ES: AESP has a specific voice. It is personal, tangible, and relatable. Where does that come from?
JS: It comes from our core belief that energy is deeply personal. It’s not just kilowatts and infrastructure; it touches every part of our daily lives. From how we cook dinner to how we stay safe during a storm, energy plays a role and impacts our choices. That’s why we refuse to treat this work as cold or purely technical. Our voice reflects that. Every word we write, every story we tell, is grounded in that understanding. We bring care, humanity, and real-world perspective into everything we do—because at the end of the day, this work is about people, not just programs.
ES: What growth are you seeing right now?
JS: We’re seeing growth in all the right places- reach, relationships, and relevance. Partnerships are becoming more strategic, stretching across industries, geographies, and business models. But what’s most exciting is the shift toward integrated solutions. We’re seeing less of the one-track, efficiency-only mindset and more of an “energy efficiency plus” (EE+) approach, where demand flexibility, electrification, distributed energy resources, asset management, and customer experience are all part of the same conversation.
There’s also a deeper investment in people. Organizations are thinking not just about technical training, but about how to build teams with communication skills and leadership capacity to navigate a rapidly evolving landscape. There’s real momentum around shaping a workforce that’s not only capable, but conscientious and future-ready.

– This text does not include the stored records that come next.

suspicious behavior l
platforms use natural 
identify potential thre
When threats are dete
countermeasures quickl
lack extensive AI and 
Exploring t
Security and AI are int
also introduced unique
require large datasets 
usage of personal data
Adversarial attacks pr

Initiatives That Are Coming Up
ES: One message our team has taken away from AESP is that we need to collaborate to meet the country’s energy needs. What does that collaboration look like to you? Who is that collaboration between?
JS: Collaboration today means more than just sharing data or co-hosting a panel—it’s about building real, working relationships between utilities, contractors, tech providers, policymakers, and the communities they serve. It means intentionally putting humans and their energy needs at the center of our processes with intention and shared responsibility toward improving outcomes. We’re seeing a necessary shift away from the old “build it and they will come” mindset. Instead, the most effective organizations are starting with the customer—understanding their lived experience, needs, and priorities—and designing solutions around them. That shift is reshaping how we collaborate and is ultimately leading to a deeper, more lasting impact.
ES: What measure/new technology/energy-saving approaches are you most excited about?
JS: I’m excited about demand flexibility—and how it’s finally coming into its own due to smarter customer engagement, pricing innovation, and long-term system planning. It’s not just about managing peak load anymore; it’s about giving people (both customers and utilities) more control, more value, and a better overall energy experience.
But I’m equally energized by the momentum around workforce development and local capacity building. When done thoughtfully, these efforts go beyond filling jobs; they create lasting, meaningful careers and local economic growth. Getting the right tools into the right hands is critical—but so is making sure those hands are supported, trained, and empowered to lead the energy transition on the ground.
ES: Is there anything that we have not asked you that you would like to share?
JS: Just this: AESP is a place where your voice matters—whether you’re new to the field or a seasoned leader, whether you’re sharing a big win or something that didn’t go as planned. This is a community where honest conversations lead to real progress. We learn just as much from what didn’t work as we do from what did, and we make space for those lessons. Bring your ideas, your questions, and your lived experiences to the AESP community. If you’re here, you’re part of the future we’re building—together.